Paul Takes the Form of a Mortal Girl
Andrea Lawlor’s wildly inventive novel Paul Takes the Form of a Mortal Girl (Vintage. $16.95. www.andrealawlor.com) is a Niagara Falls of gender fluidity. Paul Polydoris, the protagonist in this frothy rush of queer theory and magic realism, is a shapeshifter, able to transmogrify his body parts and carnal appetites as the spirit moves him (Lawlor opts to use male pronouns for the character). He can shrink his penis and grow C-cup breasts with a concentrated stare, or massage away his adam’s apple on a moment’s notice: “It was like that TV show, Manimal, only that guy couldn’t control himself”). Paul speeds from tryst to tryst and city to city in a restless early-1990s identity quest, submerging himself in a panoply of queer communities, from the Michigan Womyn’s Music Festival to ACT UP in New Yorkto the back room of the San Francisco Eagle. Lawlor’s greatest accomplishment is rendering Paul with a consistent psyche: whether his genitals are male or female, whether he’s having straight or gay or lesbian sex, there’s never a Jekyll and Hyde aspect to his character. We don’t perceive Paul as switching from one persona to another; we feel him flowing among aspects of a single self. While vivid sex scenes and jaunty prose keep the pages turning, Lawlor’s plotting is loose and picaresque. Like the varieties of sexual and gender expression it explores—and like the books of William S. Burroughs, which it evokes—”Paul” is perhaps best dipped in and out of, rather than rushed through in hope of resolution. Originally published by small independent Rebel Press in 2017, the very fact that this book has been acquired and reissued for the mass market by a division of Penguin/Random House suggests that cultural attitudes about nonbinary sexuality may be as capable of transformation as Paul is.

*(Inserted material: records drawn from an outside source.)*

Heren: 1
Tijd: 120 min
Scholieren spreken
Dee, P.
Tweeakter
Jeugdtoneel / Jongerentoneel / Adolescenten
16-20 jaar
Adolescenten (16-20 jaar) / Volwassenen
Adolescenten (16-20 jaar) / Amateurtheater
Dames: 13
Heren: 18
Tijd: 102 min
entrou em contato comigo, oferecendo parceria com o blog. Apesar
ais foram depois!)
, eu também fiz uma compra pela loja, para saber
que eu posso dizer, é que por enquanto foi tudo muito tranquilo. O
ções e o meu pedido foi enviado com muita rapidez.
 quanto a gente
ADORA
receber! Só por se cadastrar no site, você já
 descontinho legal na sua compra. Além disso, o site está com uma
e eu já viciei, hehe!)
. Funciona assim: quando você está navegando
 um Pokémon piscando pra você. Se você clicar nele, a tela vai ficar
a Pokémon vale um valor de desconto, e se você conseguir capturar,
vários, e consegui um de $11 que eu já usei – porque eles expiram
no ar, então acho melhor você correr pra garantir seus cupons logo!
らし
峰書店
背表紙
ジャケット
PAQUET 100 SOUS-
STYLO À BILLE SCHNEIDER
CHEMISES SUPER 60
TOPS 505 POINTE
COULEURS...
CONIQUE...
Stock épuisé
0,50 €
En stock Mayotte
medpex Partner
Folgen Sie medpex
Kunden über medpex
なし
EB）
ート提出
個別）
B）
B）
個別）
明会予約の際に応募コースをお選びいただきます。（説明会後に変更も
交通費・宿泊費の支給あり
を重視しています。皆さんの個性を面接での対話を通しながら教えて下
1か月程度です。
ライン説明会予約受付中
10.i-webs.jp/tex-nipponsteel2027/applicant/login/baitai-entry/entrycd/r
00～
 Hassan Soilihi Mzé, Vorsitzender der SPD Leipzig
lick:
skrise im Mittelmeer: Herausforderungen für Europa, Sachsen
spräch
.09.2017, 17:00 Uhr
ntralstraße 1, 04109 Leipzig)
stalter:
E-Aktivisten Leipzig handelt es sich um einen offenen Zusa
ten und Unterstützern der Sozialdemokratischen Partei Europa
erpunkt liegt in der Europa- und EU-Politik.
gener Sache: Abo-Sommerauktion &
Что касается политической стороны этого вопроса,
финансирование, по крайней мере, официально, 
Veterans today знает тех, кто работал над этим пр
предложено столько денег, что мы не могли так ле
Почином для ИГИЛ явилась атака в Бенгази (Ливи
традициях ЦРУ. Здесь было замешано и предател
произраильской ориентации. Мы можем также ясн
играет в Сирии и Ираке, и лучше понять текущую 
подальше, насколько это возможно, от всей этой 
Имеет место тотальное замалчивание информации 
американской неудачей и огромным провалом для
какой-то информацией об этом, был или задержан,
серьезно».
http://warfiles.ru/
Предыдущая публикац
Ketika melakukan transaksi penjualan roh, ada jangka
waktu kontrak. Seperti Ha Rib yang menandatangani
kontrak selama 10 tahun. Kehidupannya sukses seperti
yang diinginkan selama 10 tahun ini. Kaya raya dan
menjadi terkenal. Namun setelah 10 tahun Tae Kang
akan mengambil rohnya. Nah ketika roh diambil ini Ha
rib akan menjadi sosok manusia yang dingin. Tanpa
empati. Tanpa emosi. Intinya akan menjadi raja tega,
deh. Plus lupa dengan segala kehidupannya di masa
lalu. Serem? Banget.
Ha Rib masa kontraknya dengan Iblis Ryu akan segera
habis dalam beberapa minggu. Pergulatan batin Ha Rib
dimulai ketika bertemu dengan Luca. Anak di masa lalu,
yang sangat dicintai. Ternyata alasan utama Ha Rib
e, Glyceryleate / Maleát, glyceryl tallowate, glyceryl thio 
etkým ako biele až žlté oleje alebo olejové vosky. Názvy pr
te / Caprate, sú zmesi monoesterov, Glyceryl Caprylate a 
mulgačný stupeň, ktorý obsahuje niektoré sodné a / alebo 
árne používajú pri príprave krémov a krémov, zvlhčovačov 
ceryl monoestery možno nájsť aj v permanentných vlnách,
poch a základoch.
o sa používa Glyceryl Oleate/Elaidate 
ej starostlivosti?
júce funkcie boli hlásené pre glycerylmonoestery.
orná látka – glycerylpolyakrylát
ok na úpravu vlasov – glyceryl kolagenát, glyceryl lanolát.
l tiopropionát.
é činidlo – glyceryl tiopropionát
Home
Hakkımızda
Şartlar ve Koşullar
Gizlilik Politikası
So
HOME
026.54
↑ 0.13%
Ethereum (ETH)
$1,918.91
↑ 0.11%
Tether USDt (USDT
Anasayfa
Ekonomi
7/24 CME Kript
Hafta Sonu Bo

This June’s WorldPride celebration in Manhattan coincides with the 50th anniversary of the Stonewall riots, widely considered to mark the start of the modern American gay rights movement. In Search of Stonewall (G&LR Books, edited by Richard Scheider, Jr. $19.95. www.glreview.org) a selection of essays from the estimable but underappreciated Gay & Lesbian Review (itself celebrating a 25th anniversary this year) provides a prismatic view of the uprising, its forbears, its repercussions, and its symbolism. In his essay, Michael Denneny points out that “the shot heard ’round the world” may not have been the riots themselves, but the world’s first Gay Pride March, organized to commemorate their first anniversary. During the intervening year, he writes, those five days of localized upheaval “had become an idea, the idea that gay people would fight back, would stand up for their rights.” Among the volume’s luminary contributors are Felice Picano, Larry Kramer, John Rechy, Lillian Faderman, and Jewelle Gomez.

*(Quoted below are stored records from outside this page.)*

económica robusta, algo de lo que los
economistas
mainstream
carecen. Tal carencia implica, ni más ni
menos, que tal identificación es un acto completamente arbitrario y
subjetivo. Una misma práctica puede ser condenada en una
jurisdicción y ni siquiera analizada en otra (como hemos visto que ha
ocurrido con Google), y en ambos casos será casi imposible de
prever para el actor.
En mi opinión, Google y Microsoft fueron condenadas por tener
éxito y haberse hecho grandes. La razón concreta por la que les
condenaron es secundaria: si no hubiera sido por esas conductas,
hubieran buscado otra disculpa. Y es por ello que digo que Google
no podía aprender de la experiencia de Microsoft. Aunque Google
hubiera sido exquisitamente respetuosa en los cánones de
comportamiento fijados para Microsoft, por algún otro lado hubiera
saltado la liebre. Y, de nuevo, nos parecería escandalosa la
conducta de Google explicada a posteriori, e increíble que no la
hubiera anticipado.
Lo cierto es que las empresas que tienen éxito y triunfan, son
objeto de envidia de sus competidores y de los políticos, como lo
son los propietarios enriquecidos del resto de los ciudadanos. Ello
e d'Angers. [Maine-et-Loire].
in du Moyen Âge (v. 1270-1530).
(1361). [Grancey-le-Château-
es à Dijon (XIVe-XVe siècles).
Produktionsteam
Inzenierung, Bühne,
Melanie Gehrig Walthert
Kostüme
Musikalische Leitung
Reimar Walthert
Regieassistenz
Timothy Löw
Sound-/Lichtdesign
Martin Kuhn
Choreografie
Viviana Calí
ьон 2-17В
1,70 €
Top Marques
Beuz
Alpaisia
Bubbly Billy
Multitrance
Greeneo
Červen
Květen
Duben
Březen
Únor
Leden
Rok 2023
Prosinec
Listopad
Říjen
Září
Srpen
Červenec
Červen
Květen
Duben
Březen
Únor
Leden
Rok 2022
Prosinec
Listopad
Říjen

Given its legendary status as a gay getaway, it’s surprising how few books have been published about Fire Island. So, even before you start snorting vodka tonics out your nostrils from laughter, special welcome is due to Dungeons and Drag Queens (Amazon. $9.99. www.gregscarnici.com) by Greg Scarnici (aka Levonia Jenkins), an associate producer at Saturday Night Live. This scrappy, scrapbooky self-published volume exudes earnest affection for bohemian Cherry Grove and begrudging affection for the bougier Pines: “In the Pines, they pump Truvada into the tap water and the entire beach is air-conditioned.” While full of no-holds (or holes) barred anecdotes about the author’s own wild times on the island—where he’s spent portions of the last 28 summers—the book also incorporates occasional historical nuggets about the island’s development as a safe space for gays dating back to the 1930s.
While hardcore Francophiles will delight in its humorous cultural anthropology, Ze French Do It Better (Flammarion. $29.95. www.rizzoliusa.com) can also be highly recommended as an itinerary planner and people-watching primer for your next trip to Paris. “Next trip”, because this book skips all of a first timer’s must-see museums and monuments to dig into more specialized sites, tailored to specific Parisian personalities. The authors have created a cheeky taxonomy eight style-driven types: Classic Frenchy, Aristo Chic, Vintage Bourgeois, Modern Bourgeois, Intellectual, Eco-warrior, Bohemian, and Foodie. Quizzes at the start of each chapter will help you finding the tribes you belong to. Then, there’s custom-tailored advice on where like-minded souls choose to stroll, shop, and dine around town.